__Text section__:
####################

If you’ve ever wanted to reconnect with people you haven’t seen in ages, take a quick trip to the grocery store looking like complete shit.
I hate when you have 47 items and the cashier asks, “Do you need a bag?” Oh no, I’m heading right back to the circus, so I’ll just juggle all this shit for 6 miles”
i love diet soda i don’t care if it gave rats tumours i’m way bigger and stronger than a rat
Ladies, men will never get what you mean by “I’m fine” unless there’s a crack of lightening and scary music. Even that might be too subtle.
What if you told a joke on stage then left. Then every few minutes for the next hour you peek out the curtain to see if anyone new is laughing at your joke. That’d be crazy right? That’s Twitter.
Optimist: the glass is half full
Pessimist: everything is dying
Black Eyed Peas: Whatcha gonna do with all that junk, all that junk inside your trunk?
Me: I’m gonna leave it there indefinitely but then act all embarrassed and say “my car is not usually a mess” when people get in it.
Nice try, horror movies, but the scariest thing I’ve ever seen is still a 4-year-old holding a sharpie without the cap.
Super disappointing that the government is taking so long to distribute and administer the murder hornets
The Wizard of Oz (1939): A Kansas runaway discovers the psychedelic powers of blunt-force head trauma.
Just killed an ant and I feel like for the sake of gender equality I need to kill an uncle now.
8: Can we have peanut butter sandwiches?
Me: No peanut butter allowed in the house. Daddy is allergic to peanuts
8: Can we buy some after he dies?
Me: Sure
This needs to be over soon because my husband is starting to realize I’m not out of his league.
If you haven’t met someone, don’t despair.
There are plenty of salmon in the cannon.
[before surgery]
doctor: we’re going to put you to sleep now. have you done this before?
me: yes, every night
Me: So, let me get this straight. It’s cute for the toddler to wear her flannel jammies to the grocery store but it’s embarrassing if I do it?

####################

(Before and after coordinates)
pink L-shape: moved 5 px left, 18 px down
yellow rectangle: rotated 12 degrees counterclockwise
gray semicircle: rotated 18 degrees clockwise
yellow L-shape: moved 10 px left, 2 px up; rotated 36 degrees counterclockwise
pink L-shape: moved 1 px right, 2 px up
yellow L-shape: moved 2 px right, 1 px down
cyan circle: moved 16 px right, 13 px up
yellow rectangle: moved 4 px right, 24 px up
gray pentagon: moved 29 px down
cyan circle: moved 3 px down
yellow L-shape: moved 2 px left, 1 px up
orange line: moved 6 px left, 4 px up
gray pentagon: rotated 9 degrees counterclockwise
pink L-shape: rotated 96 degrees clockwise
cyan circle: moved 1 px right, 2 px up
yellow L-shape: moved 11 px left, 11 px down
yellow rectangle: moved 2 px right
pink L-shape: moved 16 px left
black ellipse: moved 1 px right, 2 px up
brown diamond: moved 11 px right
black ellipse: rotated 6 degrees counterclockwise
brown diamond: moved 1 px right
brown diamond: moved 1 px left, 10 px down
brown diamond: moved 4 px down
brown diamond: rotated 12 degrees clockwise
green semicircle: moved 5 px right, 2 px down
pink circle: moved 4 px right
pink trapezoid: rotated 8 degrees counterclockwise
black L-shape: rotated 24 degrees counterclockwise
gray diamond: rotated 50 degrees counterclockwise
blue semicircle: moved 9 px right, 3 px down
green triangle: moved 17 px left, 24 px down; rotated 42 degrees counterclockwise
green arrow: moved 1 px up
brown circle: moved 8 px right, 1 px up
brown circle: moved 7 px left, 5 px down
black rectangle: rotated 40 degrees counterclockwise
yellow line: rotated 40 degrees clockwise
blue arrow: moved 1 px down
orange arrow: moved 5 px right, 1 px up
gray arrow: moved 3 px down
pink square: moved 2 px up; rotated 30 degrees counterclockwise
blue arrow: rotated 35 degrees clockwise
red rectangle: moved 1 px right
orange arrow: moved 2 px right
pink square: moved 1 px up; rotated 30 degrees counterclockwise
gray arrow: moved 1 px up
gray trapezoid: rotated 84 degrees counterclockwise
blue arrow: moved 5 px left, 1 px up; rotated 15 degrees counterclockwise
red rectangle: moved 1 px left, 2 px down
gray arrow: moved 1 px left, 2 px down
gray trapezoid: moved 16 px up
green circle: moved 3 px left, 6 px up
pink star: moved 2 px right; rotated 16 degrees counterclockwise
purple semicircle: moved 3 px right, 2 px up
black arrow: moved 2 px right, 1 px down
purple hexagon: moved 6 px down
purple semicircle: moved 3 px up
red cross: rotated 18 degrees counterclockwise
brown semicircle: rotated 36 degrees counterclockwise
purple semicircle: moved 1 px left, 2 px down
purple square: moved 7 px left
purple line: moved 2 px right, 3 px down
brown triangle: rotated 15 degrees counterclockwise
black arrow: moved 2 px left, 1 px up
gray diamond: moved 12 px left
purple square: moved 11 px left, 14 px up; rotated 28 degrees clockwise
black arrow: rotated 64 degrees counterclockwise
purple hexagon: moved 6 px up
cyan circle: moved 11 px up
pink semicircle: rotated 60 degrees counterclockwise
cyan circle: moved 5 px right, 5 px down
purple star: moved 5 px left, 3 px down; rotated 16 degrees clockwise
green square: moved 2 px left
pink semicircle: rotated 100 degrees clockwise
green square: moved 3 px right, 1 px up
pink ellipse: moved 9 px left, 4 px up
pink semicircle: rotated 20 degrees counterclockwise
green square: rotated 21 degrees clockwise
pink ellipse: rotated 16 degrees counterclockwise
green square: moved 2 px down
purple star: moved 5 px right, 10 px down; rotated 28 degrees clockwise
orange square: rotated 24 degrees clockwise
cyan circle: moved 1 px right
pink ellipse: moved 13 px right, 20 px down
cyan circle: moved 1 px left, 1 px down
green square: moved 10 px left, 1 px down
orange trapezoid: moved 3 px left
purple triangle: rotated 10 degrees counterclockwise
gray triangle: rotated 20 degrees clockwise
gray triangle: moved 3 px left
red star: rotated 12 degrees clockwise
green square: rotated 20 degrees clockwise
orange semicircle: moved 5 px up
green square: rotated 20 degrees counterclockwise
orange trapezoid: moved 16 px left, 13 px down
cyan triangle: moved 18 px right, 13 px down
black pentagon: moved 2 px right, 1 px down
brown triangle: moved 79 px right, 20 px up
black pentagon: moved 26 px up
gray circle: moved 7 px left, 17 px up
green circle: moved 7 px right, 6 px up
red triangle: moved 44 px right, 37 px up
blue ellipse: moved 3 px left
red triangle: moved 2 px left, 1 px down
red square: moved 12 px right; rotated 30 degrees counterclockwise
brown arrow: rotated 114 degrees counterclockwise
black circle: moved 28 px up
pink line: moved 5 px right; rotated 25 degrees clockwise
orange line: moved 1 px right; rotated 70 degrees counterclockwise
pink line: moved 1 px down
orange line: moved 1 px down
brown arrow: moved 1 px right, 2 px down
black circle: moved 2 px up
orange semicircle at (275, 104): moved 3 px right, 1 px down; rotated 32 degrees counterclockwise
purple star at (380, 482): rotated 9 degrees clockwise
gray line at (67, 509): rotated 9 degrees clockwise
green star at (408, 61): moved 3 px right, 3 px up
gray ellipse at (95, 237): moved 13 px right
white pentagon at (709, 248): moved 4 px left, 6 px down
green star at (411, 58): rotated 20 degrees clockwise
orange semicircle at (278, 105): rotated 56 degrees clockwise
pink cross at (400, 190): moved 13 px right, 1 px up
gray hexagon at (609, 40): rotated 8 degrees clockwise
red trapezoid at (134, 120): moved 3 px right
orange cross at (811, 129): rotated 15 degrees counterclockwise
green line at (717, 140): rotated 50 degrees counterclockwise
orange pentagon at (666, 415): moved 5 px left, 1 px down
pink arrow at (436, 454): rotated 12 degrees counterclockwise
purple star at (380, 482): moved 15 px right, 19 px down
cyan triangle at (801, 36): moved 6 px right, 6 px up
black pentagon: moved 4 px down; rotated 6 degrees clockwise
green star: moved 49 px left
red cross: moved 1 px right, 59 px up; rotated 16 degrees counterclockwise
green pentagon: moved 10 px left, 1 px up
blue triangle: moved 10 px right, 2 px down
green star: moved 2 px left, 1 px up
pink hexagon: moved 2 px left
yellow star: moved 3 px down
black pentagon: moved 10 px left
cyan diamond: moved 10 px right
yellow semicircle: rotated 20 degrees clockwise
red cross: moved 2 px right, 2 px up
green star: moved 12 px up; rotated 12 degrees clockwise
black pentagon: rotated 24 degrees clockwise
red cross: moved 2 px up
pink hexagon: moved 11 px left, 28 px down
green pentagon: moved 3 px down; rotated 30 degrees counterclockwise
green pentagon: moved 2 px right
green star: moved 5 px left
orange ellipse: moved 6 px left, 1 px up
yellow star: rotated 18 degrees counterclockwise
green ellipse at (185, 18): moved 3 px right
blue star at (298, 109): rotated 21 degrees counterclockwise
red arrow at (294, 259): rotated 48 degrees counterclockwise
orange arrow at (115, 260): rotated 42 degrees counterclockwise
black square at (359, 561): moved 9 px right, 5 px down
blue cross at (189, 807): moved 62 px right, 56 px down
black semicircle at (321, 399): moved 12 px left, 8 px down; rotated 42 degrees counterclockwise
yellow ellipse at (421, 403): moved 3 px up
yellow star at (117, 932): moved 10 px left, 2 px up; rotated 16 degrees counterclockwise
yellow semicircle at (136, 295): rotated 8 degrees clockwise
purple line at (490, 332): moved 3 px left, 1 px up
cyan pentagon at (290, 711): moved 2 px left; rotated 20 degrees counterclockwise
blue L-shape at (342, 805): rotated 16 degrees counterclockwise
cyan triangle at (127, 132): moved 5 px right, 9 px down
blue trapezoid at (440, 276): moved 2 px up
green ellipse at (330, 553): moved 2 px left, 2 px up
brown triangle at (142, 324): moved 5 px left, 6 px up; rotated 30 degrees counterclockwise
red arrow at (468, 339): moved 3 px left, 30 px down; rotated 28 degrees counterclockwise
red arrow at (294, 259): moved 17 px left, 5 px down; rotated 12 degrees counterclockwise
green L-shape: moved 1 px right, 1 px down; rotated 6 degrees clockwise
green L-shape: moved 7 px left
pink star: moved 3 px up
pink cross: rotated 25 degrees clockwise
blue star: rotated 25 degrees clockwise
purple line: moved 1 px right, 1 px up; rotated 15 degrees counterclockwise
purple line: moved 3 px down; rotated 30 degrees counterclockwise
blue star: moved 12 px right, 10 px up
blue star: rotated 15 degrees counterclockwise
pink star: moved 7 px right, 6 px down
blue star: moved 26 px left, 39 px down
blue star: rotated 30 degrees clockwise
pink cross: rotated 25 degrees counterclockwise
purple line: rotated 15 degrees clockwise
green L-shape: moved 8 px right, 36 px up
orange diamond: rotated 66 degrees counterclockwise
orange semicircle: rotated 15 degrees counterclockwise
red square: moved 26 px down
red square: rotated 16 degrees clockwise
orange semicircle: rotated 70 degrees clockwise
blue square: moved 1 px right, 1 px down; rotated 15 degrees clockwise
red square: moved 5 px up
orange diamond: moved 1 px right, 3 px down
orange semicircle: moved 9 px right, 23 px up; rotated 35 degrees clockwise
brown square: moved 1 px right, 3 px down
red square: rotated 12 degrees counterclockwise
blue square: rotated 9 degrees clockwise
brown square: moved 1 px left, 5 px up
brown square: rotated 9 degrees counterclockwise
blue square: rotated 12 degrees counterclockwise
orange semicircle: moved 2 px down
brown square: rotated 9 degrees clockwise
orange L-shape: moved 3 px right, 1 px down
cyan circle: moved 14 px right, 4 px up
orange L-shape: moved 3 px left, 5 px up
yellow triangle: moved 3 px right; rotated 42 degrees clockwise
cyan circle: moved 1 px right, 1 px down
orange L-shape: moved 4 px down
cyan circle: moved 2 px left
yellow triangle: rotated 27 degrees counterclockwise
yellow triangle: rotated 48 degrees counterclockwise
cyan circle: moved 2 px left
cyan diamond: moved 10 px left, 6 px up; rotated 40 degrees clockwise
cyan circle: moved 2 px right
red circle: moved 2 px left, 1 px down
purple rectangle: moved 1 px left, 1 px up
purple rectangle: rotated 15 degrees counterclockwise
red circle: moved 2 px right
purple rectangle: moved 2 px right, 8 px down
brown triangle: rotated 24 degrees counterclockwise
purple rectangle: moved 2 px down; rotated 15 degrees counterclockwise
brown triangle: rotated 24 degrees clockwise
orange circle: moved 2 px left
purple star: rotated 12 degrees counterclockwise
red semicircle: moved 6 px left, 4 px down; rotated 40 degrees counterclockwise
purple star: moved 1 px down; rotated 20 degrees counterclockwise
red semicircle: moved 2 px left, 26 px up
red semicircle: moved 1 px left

####################

__What is expected__:
Answer these questions from the joke collection:
1. How many items does the speaker have when the cashier offers a bag?
2. What does the optimist say about the glass?
3. What reply does the speaker give when the doctor asks, "have you done this before?"
The data has no connection to the joke collection.

__Result for this exercise__:
1. 47
2. The glass is half full.
3. "yes, every night"